▸ **Tasks to perform**:
• a. According to the excerpt on Mr. Krause's employment terms, in what year did he sign the amendment that removed the tax gross up provisions?
• b. Set down the part of the excerpt on Mr. Krause's employment terms from "The employment contract" to "signing this amendment." word for word.
• c. List every dollar amount that appears in the excerpt on Mr. Krause's employment terms.

==== Supplied text

Under the assumption that Mr. Krause’s employment with the Company was terminated on December 31, 2013, for any reason other than cause, he would be entitled to receive severance payments totaling $2,074,500. Also, if Mr. Krause’s employment with the Company was terminated for any reason other than cause, his outstanding and unvested stock options, restricted stock and performance restricted stock would become fully vested. If Mr. Krause’s employment with the Company was terminated for any reason other than cause on December 31, 2013, the market value of his unvested stock options and restricted stock which would accelerate in vesting is $0 and $1,000,177, respectively.

 

There is no employment contract with Mr. Krause that provides for any payments or early vesting of any stock options, or any restricted stock or restricted stock units upon a change of control, other than the SERP described in more detail above. As noted, if a change in control occurred on December 31, 2013, Mr. Krause would immediately vest and be entitled to receive payments under the SERP. The present value of the incremental benefit Mr. Krause would receive if a change in control occurred on December 31, 2013, is $1,148,250.

 

The employment contract does not contain provisions for tax gross ups upon a change of control or in any other circumstance. These were part of the contract when it was entered into in 1999 but Mr. Krause signed an amendment to his employment agreement in 2010 to remove the tax gross up provisions in view of current best practices to not provide tax gross ups as part of the executive employment agreements. There was no payment to Mr. Krause for signing this amendment.

========
==== Entries provided

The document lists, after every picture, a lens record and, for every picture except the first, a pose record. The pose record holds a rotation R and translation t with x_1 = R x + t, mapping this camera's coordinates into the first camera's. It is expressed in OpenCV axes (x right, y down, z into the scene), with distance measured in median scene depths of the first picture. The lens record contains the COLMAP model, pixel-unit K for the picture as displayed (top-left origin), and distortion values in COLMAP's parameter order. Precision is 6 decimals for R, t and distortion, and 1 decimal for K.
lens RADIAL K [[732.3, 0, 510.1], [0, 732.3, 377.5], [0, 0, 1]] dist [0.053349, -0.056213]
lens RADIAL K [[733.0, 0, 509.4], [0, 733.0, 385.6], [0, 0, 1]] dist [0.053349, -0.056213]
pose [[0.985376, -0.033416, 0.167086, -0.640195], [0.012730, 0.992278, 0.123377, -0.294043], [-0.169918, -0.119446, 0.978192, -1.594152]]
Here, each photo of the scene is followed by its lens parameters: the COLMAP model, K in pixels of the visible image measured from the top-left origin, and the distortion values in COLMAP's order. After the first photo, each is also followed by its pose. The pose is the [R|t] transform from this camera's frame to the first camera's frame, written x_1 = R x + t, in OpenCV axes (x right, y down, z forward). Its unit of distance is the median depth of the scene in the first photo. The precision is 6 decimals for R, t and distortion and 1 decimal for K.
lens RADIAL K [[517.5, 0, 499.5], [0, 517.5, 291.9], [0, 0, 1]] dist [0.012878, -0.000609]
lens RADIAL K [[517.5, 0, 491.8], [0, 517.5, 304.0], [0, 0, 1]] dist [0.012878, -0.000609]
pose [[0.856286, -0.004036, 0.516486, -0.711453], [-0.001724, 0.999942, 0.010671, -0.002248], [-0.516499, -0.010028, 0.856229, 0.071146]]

========

▸ **Answers for this exercise**:
• a. 2010

• b.
The employment contract does not contain provisions for tax gross ups upon a change of control or in any other circumstance. These were part of the contract when it was entered into in 1999 but Mr. Krause signed an amendment to his employment agreement in 2010 to remove the tax gross up provisions in view of current best practices to not provide tax gross ups as part of the executive employment agreements. There was no payment to Mr. Krause for signing this amendment.

• c.
$2,074,500
$0
$1,000,177
$1,148,250